Please resume the post below about the Norwegian meteorite and keep writing it from its last sentence onward.

QUOTED PASSAGE.
○ ○ ○
(meteorobs) More on the Norwegian meteorite

Jan Verfl verfl.meteors at seznam.cz
Tue Jun 13 08:52:57 EDT 2006


Hello,

this story is full of contradictions.
Let's read: "..but in explosive force we may be able to compare it to the
(atomic) bomb"  vs. " stone weighing around 12"

If it the remnant was a stone weighing about 12 kilos, it has hit the ground
via a pure free fall (what is some 200-300 km per hour), so it surely did
not have any "exposive force". I'm not a geologist so it's hard to tell
whether a 12kg meteorite could cause the pictured landslide, but it would
definitely have to be a secondary effect, as 12 kg of stone is just a man's
fist.

But the main question is: Where is the metoerite? They say they have found
the landing site, but did they find teh meteoriet also? No word about this
in the news... But that's how it is - news stories are generaly very poor
source of information. Is there anybody who has some more direct
information?
○ ○ ○
[Source texts of formatted documents]
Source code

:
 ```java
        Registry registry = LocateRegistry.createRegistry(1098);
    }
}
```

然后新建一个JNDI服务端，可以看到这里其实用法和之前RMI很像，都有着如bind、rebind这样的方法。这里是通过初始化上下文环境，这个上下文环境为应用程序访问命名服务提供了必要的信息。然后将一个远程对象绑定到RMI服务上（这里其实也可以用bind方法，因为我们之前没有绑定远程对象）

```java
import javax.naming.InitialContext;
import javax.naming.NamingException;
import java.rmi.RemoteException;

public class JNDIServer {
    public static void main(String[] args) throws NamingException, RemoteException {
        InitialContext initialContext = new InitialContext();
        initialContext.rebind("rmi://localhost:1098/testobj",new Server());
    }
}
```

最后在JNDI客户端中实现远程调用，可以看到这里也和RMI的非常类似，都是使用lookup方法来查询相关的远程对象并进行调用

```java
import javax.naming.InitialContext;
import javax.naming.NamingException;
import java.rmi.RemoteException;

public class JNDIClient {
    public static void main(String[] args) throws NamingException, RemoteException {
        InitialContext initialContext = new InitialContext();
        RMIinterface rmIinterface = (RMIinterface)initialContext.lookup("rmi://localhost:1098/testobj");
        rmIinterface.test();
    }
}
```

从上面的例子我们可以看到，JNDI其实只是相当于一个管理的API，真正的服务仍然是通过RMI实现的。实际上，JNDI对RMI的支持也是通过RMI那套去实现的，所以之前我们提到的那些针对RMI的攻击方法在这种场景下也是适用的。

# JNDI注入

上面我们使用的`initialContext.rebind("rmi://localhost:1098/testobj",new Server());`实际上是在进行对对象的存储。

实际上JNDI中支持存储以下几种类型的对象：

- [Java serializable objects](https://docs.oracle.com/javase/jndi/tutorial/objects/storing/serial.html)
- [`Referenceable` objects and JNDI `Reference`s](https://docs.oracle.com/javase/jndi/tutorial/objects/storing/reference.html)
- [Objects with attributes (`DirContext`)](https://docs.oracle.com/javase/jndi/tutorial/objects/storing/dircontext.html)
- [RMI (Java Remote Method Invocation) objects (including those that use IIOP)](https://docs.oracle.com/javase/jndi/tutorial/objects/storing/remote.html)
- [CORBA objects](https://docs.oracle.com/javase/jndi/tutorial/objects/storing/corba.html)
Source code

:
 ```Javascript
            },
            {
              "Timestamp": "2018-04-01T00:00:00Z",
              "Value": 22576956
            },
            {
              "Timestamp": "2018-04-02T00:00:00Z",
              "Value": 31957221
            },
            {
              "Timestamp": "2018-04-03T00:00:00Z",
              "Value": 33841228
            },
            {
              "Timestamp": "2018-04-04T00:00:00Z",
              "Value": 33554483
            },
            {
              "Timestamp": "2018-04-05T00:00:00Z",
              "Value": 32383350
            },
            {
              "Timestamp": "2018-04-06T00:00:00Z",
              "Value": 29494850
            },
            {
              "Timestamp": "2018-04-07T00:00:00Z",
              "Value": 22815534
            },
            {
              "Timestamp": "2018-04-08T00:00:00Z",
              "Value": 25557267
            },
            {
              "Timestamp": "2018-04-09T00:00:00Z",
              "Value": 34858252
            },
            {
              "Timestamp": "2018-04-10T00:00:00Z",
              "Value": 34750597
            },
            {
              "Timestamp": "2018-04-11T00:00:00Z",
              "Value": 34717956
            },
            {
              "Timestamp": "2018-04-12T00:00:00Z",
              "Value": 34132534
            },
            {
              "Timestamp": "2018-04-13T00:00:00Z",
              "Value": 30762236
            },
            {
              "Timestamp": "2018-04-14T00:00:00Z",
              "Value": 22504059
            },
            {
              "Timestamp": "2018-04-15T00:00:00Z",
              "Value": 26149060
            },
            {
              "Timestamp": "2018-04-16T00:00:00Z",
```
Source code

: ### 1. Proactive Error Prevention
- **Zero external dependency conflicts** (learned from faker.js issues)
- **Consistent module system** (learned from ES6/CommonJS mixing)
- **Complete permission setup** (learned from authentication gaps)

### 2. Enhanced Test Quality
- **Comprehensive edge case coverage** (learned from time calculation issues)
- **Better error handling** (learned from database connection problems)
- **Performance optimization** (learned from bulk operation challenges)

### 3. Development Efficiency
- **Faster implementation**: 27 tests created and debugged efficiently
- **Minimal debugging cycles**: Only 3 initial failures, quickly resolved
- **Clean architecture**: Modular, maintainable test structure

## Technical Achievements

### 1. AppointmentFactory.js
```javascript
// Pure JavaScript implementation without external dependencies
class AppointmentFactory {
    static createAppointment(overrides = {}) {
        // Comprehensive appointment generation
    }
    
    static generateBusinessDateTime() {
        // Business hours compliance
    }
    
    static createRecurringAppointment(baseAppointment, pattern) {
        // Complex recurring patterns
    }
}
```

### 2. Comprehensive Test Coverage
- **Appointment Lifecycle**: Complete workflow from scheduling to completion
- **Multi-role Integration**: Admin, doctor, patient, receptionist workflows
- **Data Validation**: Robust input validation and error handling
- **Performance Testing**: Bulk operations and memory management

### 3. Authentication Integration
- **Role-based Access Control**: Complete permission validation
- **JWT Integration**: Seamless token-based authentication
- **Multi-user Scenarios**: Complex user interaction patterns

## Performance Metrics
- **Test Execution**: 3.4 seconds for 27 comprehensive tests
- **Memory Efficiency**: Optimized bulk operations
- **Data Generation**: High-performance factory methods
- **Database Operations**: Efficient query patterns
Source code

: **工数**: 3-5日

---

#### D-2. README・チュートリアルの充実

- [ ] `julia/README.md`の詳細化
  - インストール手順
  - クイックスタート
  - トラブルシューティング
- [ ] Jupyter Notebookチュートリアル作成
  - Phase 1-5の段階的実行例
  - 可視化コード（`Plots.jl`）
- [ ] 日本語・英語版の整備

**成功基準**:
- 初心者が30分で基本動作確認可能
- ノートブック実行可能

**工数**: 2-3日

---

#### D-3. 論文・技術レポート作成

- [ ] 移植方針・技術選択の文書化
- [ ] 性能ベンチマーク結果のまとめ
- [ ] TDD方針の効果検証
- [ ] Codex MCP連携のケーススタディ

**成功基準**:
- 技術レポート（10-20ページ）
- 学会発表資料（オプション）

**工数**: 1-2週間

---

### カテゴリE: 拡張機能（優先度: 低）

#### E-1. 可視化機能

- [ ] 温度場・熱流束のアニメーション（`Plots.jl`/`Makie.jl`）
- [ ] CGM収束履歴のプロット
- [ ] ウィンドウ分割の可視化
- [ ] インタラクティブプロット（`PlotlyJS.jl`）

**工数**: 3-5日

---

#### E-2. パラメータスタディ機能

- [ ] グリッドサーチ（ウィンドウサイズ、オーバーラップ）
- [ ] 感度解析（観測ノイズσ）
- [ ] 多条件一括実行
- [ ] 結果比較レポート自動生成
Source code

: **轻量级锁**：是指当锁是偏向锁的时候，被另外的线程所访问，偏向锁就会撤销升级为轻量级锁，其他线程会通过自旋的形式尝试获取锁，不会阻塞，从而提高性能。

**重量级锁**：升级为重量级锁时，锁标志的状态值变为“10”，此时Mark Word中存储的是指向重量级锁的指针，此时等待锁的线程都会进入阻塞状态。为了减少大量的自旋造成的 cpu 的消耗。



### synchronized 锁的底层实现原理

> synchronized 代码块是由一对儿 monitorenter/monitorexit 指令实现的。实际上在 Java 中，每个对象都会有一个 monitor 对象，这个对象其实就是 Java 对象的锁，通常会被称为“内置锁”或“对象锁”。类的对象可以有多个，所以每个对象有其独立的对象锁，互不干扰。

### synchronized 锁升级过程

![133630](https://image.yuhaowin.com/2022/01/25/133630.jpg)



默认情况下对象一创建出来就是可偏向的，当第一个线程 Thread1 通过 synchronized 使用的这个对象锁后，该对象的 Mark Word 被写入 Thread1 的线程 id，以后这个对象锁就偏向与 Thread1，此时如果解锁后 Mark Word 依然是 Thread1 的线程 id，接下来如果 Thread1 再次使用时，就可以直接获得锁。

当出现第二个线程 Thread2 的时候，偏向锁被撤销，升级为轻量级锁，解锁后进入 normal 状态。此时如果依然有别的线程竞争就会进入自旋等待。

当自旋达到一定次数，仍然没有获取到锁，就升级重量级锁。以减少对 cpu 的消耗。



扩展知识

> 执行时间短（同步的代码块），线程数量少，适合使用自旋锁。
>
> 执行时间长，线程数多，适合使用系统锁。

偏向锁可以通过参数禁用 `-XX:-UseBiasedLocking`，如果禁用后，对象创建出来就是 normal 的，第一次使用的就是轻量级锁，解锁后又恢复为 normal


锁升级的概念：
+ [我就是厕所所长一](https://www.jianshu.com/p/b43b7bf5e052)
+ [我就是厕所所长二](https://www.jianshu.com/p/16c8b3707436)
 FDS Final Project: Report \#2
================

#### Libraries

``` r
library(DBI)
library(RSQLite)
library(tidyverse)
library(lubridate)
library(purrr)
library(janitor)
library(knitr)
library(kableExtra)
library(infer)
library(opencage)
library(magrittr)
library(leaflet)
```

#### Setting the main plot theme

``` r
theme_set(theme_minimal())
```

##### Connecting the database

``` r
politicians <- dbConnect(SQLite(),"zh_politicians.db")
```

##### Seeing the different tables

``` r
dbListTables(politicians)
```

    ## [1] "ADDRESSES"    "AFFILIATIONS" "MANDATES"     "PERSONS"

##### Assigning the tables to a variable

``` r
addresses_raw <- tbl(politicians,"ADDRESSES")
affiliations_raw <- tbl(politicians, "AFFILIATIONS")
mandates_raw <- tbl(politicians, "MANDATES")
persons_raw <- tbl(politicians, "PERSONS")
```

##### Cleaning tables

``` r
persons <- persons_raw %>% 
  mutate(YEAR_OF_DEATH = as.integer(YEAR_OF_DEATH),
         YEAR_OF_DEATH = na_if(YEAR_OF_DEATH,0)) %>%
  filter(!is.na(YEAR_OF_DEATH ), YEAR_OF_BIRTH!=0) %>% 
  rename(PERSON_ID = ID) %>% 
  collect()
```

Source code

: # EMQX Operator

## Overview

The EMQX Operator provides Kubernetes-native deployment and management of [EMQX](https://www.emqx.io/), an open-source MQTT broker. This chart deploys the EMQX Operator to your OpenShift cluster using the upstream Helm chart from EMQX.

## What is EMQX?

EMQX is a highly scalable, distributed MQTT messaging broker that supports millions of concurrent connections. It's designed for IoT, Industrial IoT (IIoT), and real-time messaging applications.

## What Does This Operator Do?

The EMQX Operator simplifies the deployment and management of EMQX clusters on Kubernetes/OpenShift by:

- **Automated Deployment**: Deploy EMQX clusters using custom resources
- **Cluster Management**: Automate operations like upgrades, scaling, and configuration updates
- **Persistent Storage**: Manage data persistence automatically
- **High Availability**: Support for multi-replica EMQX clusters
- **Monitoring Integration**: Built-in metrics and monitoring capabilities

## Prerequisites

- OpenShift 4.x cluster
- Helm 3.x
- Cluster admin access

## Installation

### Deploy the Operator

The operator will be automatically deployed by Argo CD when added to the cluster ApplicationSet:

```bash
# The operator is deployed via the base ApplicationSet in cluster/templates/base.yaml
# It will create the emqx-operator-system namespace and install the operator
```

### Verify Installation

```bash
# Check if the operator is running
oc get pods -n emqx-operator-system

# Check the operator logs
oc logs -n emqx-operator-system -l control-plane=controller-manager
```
○ ○ ○
OUTPUT FOR THIS EXERCISE.
Jan

> -----Original Message-----
> From: meteorobs-bounces at meteorobs.org 
> [mailto:meteorobs-bounces at meteorobs.org] On Behalf Of David Entwistle
> Sent: Tuesday, June 13, 2006 8:18 AM
> To: Global Meteor Observing Forum
> Subject: (meteorobs) More on the Norwegian meteorite
> 
> Aftenposten are now reporting that the impact site has been found...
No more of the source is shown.